Soldier of Fortune II: Double Helix full review
The fact that many of its readers aren’t really soldiers of fortune doesn’t mean that a great number of them aren’t real live guns for hire in private armies. You really don’t want to mess with these guys; come to think of it, you probably shouldn’t mess with anybody who aspires to be like these guys… so perhaps I’ll shut up. Anyway, if you’re a frustrated killing machine and your flat feet have held back your career, this is a perfect opportunity to experience the life of a heartless, fearless upholder of justice/marauding crusader. The game starts, as all these games do, with a little training. You run through the ins and outs of the arsenal of weapons and play the part of John Mullins, a reallife Green Beret and member of an A Team in ‘Nam. He then went freelance, set up "training camps" and ran operational missions around the world. His career is now more legit, he owns a (non-toxic) ammunition company in the US, is a successful author and screenwriter, has an MBA, speaks four languages, and has a hat full of medals (mostly Purple Hearts). This guy is a real-life action man, who helped put the game together. Training involves getting to grips with an array of real-world weapons. There are no rail guns, laser cannons or tesla rifles. You have M4s with M203 grenade launchers, a Heckler & Koch MSG90A1 military sniper rifle, and the standard US-issue SOCOM pistol. You also have a steel commando knife for silent, close-up cutting and gutting. Once you’re familiar with the weapons, it’s time for the real action.
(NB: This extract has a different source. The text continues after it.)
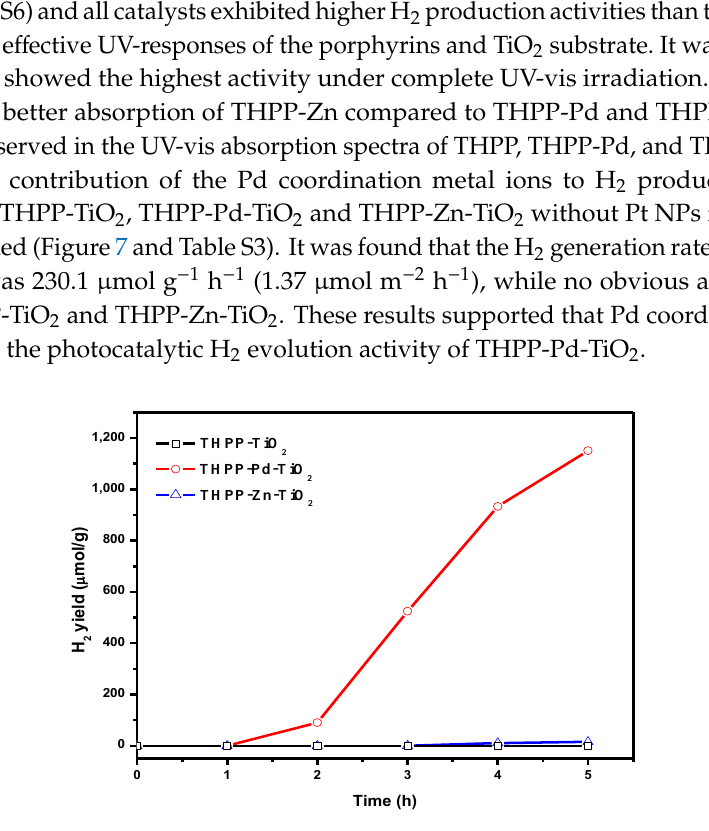
Figure 6. H 2 production curves of Pt/THPP-TiO 2 , Pt/THPP-Pd-TiO 2 , and Pt/THPP-Zn-TiO 2 in an aqueous solution of 10% TEOA under visible-light irradiation ( λ > 420 nm).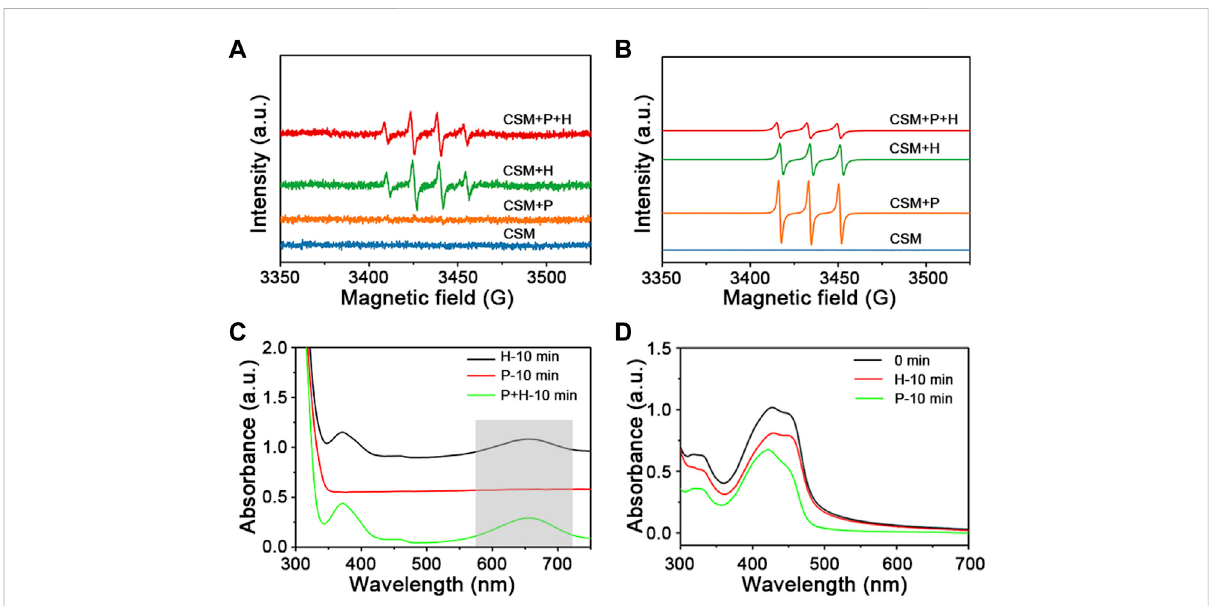
FIGURE 6 (A) EPR spectra of radical adduct trapped by DMPO- (B) EPR spectra of radical adduct trapped by TEMPO- 1 O 2 . (labelled as “ CSM + H ″ , “ CSM + P ″ , and “ CSM + P + H ″ ). (C) UV − Vis spectra measuring of TMB in a reaction system with H 2 O 2 and visible light over Cu 2 O@SiO 2 /MnO 2 − PEG. (D) UV − Vis spectra measuring of DPBF with H 2 O 2 or visible light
The first mission is in Prague, where you’re chasing down a gang of terrorists who are trying to stop the civilized world from going about its business, for whatever reason. Thankfully, the game doesn’t delve too deeply into the politics of the covert black ops that the game portrays. Politically, I’d be a bit concerned about taking a war on terrorism to Hong Kong, Prague, Columbia, or even neutral Switzerland. For those with weaker constitutions, there are limits to the amount of blood, guts and gore on show. You can toggle blood, death animations and dismemberment on and off, or lock them off permanently if the kids are practicing their sniping skills. Realism
The motion capture used for the game is very realistic. Even without the blood and dismemberment there is something creepily real about the way a shot soldier will fold and try to crawl away when hit. This game is not for sissies, the politically aware, liberals, vegetarians or those of a sensitive nature. If, however, you want to desensitize yourself from the horrors of today’s world of random snipers, suicide bombers, terrorist attacks and the like, this could be the answer. Gameplay uses the tried and trusted Quake III engine, so you may already be familiar with the controls. If not, they are easily customized. Weapons can be changed with a scrolling mouse wheel, and second-weapon functions are accessed with a right-click. You could use the keyboard, but I always end up remapping the keys myself. I won’t give the plot away, but there is plenty of stealthy sniping and SWATstyle storming. As the game progresses it becomes harder – as Simon Le Bon once sang, it’s "about as easy a nuclear war". One of the truly excellent features of the game is the amount of fun to be had once you’ve finished the missions and saved the world. There’s a mission generator, which randomly creates missions and terrain, so there’s no need to assassinate the same guy twice. Also, the online-gaming feature extends the useful life of the game indefinitely. The usual death match, capture-the-flag and last-team-standing games are available. And, there are plenty of arenas with jungle mountains, dingy backstreets and creepy warehouses. Doubtless, there are people creating even more terrain and scenarios to get together in and kill people in. The online side of Soldier of Fortune is, compared to other online games, very easy to get involved in. It’s a separate application, so just launching it gives the option to search for servers – choose one and you’re instantly transported to the jungle, or wherever. If you get shot, then you have 15 seconds to wander like a ghost through walls – an ideal opportunity to take a look at who shot you. Then you’re reborn back at your base because, as Tony Hadley once sang, "you’re indestructible".